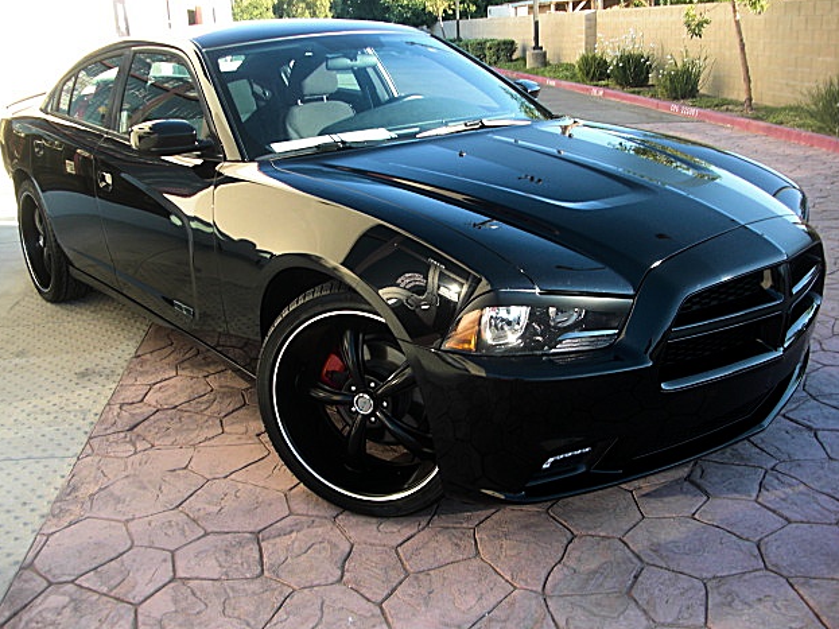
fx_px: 897
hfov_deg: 50.1
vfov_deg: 38.7
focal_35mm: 37
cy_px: 317
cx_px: 422
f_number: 2.8
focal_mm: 6.3
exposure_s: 1/100
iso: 50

────────────────────

What you need to do:
Your answer is to contain exactly the lines from the one holding "focal_35mm: 37" to the end of the entries, with no other line.

Written reply:
focal_35mm: 37
cy_px: 317
cx_px: 422
f_number: 2.8
focal_mm: 6.3
exposure_s: 1/100
iso: 50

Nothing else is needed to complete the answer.